## REQUIREMENT A
From the passage on the Texas statute of frauds below, list every case that the text describes as within the statute.

Section 26.01(b)(6) of the Business and Commerce Code provides that, to be enforceable, promises or agreements "which [are] not to be performed within one year from the date of making the agreement" must be in writing. TEX.BUS. & COMM.CODE ANN. § 26.01(b)(6). Agreements which demand performance at or for a specified amount of time are easily determined by the court to fall or not fall under the strictures of section 26.01(b)(6). Bratcher v. Dozier, 162 Tex. 319, 346 S.W.2d 795, 796 (1961) (question of whether an agreement falls within the statute of frauds is one of law). The court simply compares the date of the agreement to the date when the performance under the agreement is to be completed and if there is a year or more in between them then a writing is required to render the agreement enforceable. Gilliam v. Kouchoucos, 161 Tex. 299, 340 S.W.2d 27, 28-29 (1960) (employment contract for ten years within statute); Chevalier v. Lane's, Inc., 147 Tex. 106, 213 S.W.2d 530, 533 (Tex. 1948) (employment contract for term of one year and several weeks within statute); Paschall v. Anderson, 127 Tex. 251, 91 S.W.2d 1050, 1051 (1936) (same); Shaheen v. Motion Indus., Inc., 880 S.W.2d 88, 91 (Tex.App.--Corpus Christi 1994, writ denied) (employment contract for nine months not within statute); International Piping Sys., Ltd. v. M.M. White & Assoc., Inc., 831 S.W.2d 444, 451 (Tex.App.--Houston [14th Dist.] 1992, writ denied) (employment contract for one year performable within one year and therefore not within statute); Wiley v. Bertelsen, 770 S.W.2d 878, 881-82 (Tex.App.--Texarkana 1989, no writ) (employment agreement for approximately ten years within statute); M.R.S. Datascope Inc. v. Exchange Data Corp., Inc., 745 S.W.2d 542, 544 (Tex.App.--Houston [1st Dist.] 1988, no writ) (covenant not to compete for three years within statute); Levine v. Loma Corp., 661 S.W.2d 779, 781-82 (Tex.App.--Fort Worth 1983, no writ) (agreement to employ employee for over one year and then pay him $1000 per month for life thereafter within statute).

## THE DATA
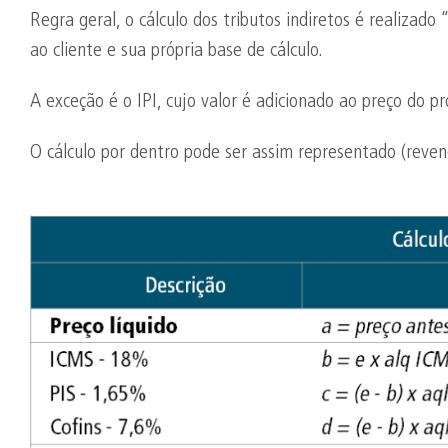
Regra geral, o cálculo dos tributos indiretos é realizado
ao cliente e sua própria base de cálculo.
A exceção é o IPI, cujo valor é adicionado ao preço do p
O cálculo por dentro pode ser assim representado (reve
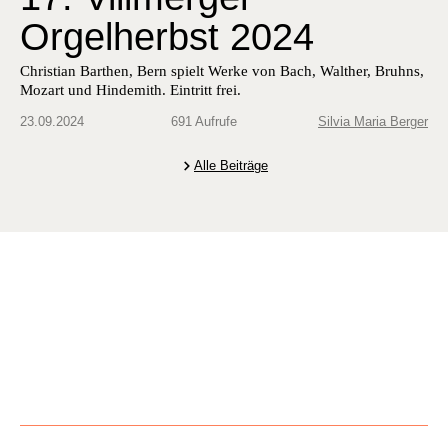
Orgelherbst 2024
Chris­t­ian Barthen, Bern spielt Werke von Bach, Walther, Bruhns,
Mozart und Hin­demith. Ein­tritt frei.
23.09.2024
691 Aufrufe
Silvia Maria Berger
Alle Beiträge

* * *

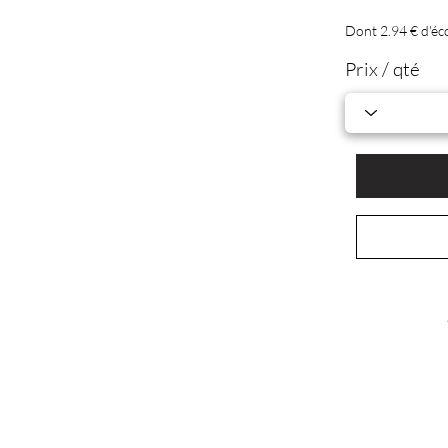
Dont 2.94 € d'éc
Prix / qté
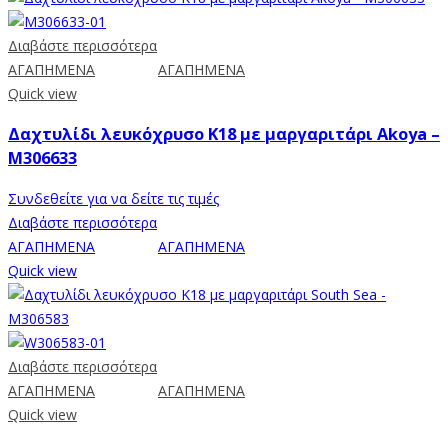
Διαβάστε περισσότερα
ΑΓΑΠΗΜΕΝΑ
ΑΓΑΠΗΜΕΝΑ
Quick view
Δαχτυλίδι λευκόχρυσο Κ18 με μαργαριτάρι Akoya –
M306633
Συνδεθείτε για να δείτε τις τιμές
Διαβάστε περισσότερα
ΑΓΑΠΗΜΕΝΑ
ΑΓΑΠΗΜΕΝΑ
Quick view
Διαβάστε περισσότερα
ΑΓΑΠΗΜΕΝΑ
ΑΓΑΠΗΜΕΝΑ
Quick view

## REQUIREMENT B
Pick out every line of the rows above that contains the word "cálculo", and copy each such line.

## TASK SOLUTION A
Gilliam v. Kouchoucos
Chevalier v. Lane's, Inc.
Paschall v. Anderson
Wiley v. Bertelsen
M.R.S. Datascope Inc. v. Exchange Data Corp., Inc.
Levine v. Loma Corp.

## TASK SOLUTION B
Regra geral, o cálculo dos tributos indiretos é realizado
ao cliente e sua própria base de cálculo.
O cálculo por dentro pode ser assim representado (reve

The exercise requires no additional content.